Rewrite the items from the beginning up to and including the line with "grading › shadows 17.803%" as a two-column CSV headed instruction and settings, one row per item. Put each item's text and its answer in a single quoted field, with line breaks replaced by spaces.

====== SUPPLIED DATA

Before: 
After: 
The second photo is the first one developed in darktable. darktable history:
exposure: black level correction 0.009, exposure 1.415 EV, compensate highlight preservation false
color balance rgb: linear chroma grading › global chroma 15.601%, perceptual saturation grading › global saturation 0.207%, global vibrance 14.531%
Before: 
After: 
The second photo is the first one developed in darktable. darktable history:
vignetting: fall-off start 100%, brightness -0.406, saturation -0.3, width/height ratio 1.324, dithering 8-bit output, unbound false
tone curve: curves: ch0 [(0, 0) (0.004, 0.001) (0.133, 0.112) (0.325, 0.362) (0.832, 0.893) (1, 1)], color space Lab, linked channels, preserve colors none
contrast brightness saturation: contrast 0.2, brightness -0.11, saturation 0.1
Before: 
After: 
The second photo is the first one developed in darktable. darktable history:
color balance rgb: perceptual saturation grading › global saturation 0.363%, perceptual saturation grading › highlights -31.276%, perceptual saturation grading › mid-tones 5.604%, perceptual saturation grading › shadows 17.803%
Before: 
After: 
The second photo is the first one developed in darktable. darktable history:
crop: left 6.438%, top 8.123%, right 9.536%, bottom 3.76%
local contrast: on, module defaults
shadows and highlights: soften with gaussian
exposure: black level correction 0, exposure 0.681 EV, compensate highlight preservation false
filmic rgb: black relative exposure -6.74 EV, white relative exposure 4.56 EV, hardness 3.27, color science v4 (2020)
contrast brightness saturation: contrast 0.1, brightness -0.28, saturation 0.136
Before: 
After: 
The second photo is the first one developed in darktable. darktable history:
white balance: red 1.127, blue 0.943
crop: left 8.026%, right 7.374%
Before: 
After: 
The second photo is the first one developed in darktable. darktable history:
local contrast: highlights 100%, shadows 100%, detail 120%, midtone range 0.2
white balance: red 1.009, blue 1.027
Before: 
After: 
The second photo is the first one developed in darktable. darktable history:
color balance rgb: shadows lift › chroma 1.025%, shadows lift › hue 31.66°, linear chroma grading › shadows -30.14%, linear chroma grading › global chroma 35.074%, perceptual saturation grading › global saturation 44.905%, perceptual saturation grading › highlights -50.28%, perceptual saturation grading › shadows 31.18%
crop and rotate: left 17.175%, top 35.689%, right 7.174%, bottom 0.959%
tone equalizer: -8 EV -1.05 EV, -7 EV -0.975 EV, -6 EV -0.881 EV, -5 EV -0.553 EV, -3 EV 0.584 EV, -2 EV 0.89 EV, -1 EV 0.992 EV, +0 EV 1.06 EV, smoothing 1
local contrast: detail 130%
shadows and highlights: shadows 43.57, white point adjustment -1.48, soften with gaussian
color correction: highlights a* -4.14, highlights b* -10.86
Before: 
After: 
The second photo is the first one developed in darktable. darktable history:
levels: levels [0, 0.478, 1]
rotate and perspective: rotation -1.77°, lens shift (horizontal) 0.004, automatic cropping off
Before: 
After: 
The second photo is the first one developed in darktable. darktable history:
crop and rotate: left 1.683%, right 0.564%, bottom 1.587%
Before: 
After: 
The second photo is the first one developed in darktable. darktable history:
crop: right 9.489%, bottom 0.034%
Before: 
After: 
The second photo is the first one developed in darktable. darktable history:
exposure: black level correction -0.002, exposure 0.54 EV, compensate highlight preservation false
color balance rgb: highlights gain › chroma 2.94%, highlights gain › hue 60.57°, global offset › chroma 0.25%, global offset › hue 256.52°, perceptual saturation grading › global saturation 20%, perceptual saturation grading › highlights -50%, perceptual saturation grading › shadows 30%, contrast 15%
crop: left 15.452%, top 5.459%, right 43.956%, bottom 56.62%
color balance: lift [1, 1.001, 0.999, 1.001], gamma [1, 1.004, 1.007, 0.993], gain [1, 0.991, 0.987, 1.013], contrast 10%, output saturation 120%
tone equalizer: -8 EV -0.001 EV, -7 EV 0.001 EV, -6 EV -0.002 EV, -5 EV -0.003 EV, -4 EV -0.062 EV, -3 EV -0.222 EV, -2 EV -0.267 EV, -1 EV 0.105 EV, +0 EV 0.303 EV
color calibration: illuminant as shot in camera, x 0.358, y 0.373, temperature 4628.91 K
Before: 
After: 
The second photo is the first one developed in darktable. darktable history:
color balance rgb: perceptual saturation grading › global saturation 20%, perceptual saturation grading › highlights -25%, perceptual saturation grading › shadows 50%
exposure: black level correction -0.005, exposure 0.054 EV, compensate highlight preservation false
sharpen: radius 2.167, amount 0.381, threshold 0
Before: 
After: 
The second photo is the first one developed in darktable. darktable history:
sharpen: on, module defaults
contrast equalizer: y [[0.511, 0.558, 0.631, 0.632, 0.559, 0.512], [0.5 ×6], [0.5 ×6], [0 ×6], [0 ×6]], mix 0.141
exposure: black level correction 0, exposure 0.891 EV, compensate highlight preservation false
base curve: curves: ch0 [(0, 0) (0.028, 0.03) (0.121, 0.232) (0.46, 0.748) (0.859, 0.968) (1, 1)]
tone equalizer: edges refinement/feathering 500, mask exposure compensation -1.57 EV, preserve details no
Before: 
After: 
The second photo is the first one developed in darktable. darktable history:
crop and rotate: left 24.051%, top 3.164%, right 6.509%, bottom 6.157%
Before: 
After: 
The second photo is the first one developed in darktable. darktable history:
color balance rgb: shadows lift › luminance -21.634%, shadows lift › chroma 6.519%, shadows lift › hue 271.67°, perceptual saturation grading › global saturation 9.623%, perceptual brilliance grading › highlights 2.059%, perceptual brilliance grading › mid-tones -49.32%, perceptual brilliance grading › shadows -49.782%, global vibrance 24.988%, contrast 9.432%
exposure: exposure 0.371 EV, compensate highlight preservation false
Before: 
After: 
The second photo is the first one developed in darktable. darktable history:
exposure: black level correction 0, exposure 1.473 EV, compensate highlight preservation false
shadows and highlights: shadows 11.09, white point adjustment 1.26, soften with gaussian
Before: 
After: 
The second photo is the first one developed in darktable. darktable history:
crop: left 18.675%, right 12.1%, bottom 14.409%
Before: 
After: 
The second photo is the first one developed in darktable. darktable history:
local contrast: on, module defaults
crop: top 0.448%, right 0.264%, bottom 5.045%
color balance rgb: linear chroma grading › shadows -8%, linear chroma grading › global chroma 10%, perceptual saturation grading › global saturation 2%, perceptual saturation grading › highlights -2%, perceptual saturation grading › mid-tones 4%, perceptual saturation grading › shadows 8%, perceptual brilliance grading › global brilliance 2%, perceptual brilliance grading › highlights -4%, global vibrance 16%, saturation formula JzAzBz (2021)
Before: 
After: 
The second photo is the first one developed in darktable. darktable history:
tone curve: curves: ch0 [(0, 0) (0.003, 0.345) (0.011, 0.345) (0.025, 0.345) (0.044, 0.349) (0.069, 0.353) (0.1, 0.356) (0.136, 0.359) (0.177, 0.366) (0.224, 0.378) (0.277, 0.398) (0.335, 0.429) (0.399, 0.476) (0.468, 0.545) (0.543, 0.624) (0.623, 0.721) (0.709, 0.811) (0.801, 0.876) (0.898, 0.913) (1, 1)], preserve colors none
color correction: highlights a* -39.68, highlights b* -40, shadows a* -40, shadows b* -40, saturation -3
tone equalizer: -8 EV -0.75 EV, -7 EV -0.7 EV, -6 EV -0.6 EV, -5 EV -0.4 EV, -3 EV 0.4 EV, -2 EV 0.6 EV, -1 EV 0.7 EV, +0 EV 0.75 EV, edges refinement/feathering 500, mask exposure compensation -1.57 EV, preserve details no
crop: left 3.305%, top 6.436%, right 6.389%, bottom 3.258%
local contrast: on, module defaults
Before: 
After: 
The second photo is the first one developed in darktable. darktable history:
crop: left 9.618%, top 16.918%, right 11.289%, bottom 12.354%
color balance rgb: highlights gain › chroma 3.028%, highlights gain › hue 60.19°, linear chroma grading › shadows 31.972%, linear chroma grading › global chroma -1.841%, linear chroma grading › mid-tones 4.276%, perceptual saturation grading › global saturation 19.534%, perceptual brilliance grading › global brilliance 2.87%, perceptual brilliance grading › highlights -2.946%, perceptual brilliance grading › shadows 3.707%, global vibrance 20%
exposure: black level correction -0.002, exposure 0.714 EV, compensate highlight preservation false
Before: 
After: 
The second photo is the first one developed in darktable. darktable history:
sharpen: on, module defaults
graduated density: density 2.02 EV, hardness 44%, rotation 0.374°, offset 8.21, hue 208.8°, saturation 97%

============

■ EXPECTED ANSWER:
instruction,settings
"Before: After: The second photo is the first one developed in darktable. darktable history:","exposure: black level correction 0.009, exposure 1.415 EV, compensate highlight preservation false color balance rgb: linear chroma grading › global chroma 15.601%, perceptual saturation grading › global saturation 0.207%, global vibrance 14.531%"
"Before: After: The second photo is the first one developed in darktable. darktable history:","vignetting: fall-off start 100%, brightness -0.406, saturation -0.3, width/height ratio 1.324, dithering 8-bit output, unbound false tone curve: curves: ch0 [(0, 0) (0.004, 0.001) (0.133, 0.112) (0.325, 0.362) (0.832, 0.893) (1, 1)], color space Lab, linked channels, preserve colors none contrast brightness saturation: contrast 0.2, brightness -0.11, saturation 0.1"
"Before: After: The second photo is the first one developed in darktable. darktable history:","color balance rgb: perceptual saturation grading › global saturation 0.363%, perceptual saturation grading › highlights -31.276%, perceptual saturation grading › mid-tones 5.604%, perceptual saturation grading › shadows 17.803%"